# Dust Devil 3 de Setembro 2013 - Fátima



## Duarte Sousa (4 Set 2013 às 13:41)

> *Fenómeno parecido a um tornado junto ao santuário de Fátima*
> 
> Condutor parou na berma da estrada e filmou
> 
> ...



TVI24

Vi esta notícia partilhada no Facebook pelo nosso colega de fórum Saul Monteiro, e decidi partilhar, pois é um excelente registo do que será, quase de certeza, um dust devil por terras portuguesas.

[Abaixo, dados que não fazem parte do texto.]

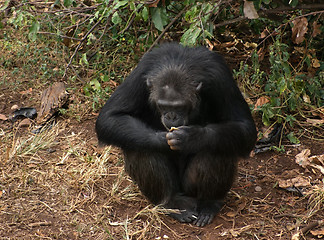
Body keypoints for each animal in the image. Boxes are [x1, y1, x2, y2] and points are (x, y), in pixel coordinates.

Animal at [95, 43, 256, 227]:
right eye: (163, 105)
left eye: (180, 106)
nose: (171, 116)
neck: (178, 64)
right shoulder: (141, 73)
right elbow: (110, 117)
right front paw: (162, 141)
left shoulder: (220, 77)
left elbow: (244, 126)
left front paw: (191, 138)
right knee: (138, 146)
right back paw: (171, 203)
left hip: (190, 187)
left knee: (219, 145)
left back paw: (209, 204)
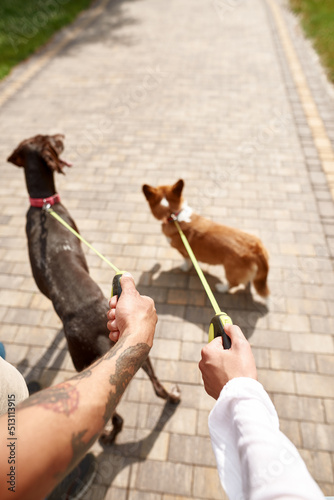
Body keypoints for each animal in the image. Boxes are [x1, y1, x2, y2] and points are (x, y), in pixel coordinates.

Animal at [142, 180, 270, 296]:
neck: (173, 215)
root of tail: (257, 249)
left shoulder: (183, 251)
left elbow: (186, 260)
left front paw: (184, 267)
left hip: (231, 270)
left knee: (234, 284)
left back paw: (222, 288)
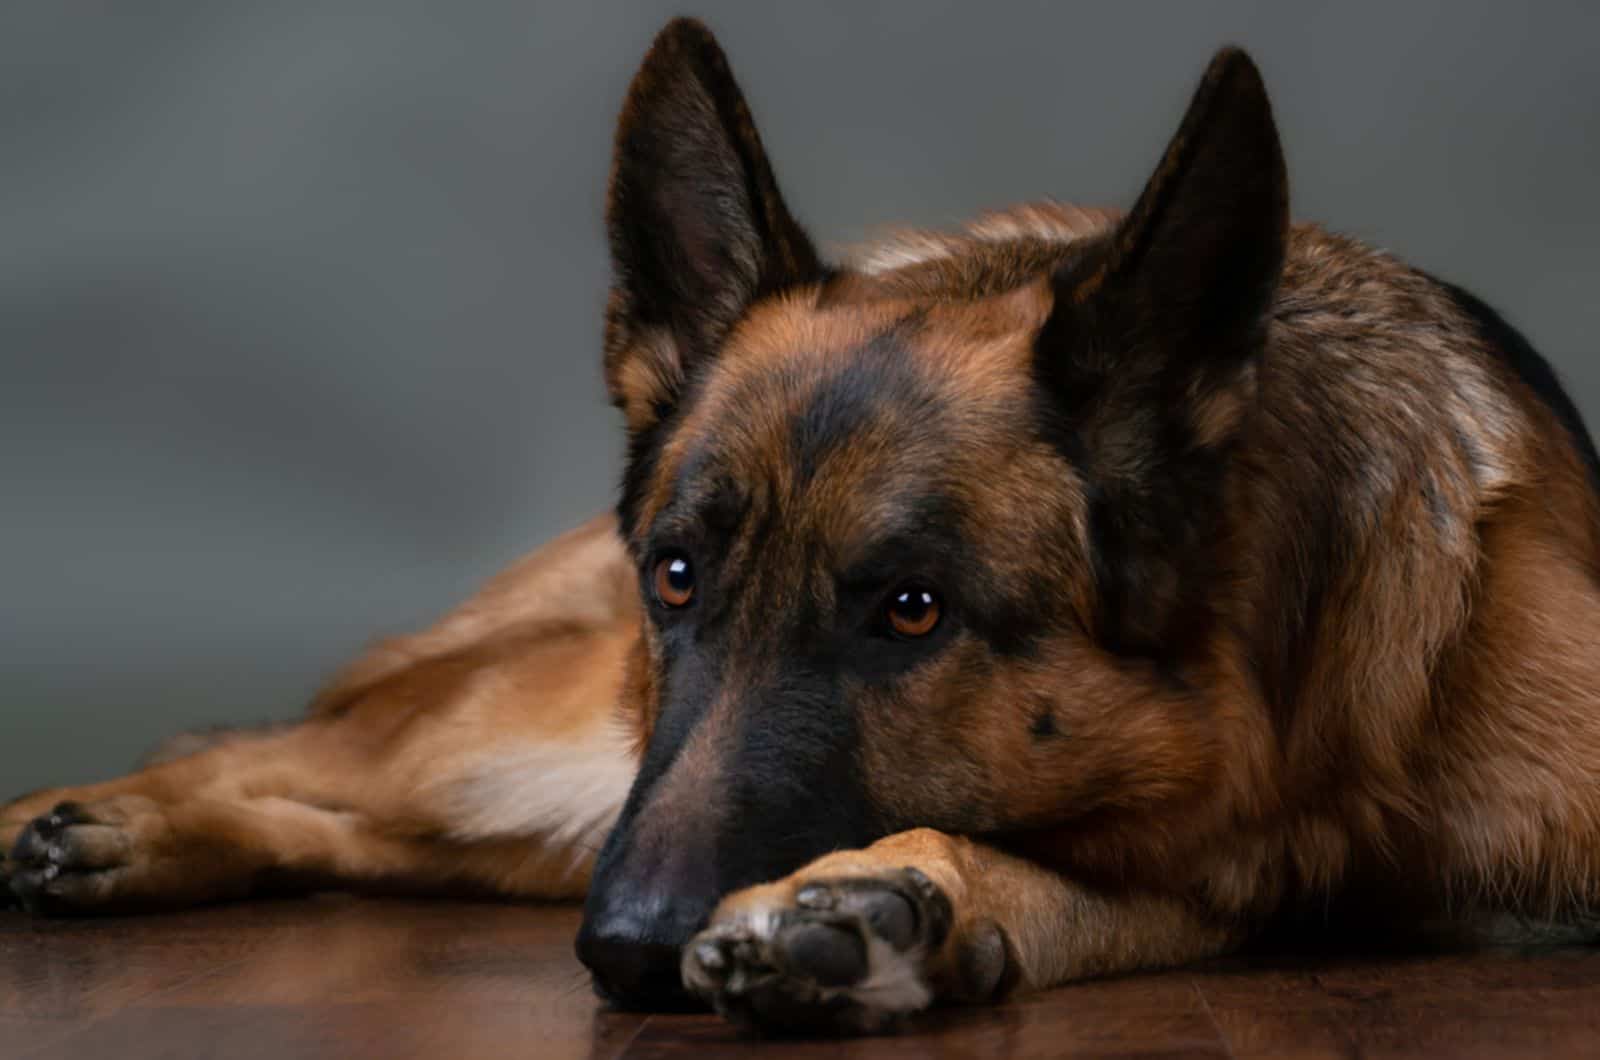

Fica aqui a notícia com vídeo: http://www.tvi24.iol.pt/acredite-se-quiser/tornado-santuario-fatima-tvi24/1486223-4088.html


----------



## camrov8 (4 Set 2013 às 18:00)

só é pena os comentários típicos da TVI


----------



## Norther (4 Set 2013 às 19:34)

pois foi  la andam eles com os mini tornados


----------



## Mário Barros (4 Set 2013 às 23:06)

Absolutamente espectacular, já vi semelhante .


----------



## João Pedro (5 Set 2013 às 01:12)

O melhor registo de um dust devil que já vi em Portugal!


----------



## CricaDeOvelha (5 Set 2013 às 18:44)

Os comentários da TVI dão cancro, eu até voltei a ver a reportagem mas não era loucura, eles chamaram aquilo de tornados -.-


----------



## 1337 (5 Set 2013 às 19:02)

CricaDeOvelha disse:


> Os comentários da TVI dão cancro, eu até voltei a ver a reportagem mas não era loucura, eles chamaram aquilo de tornados -.-



Pah desculpem o off topic mas esse teu nick matou-me


----------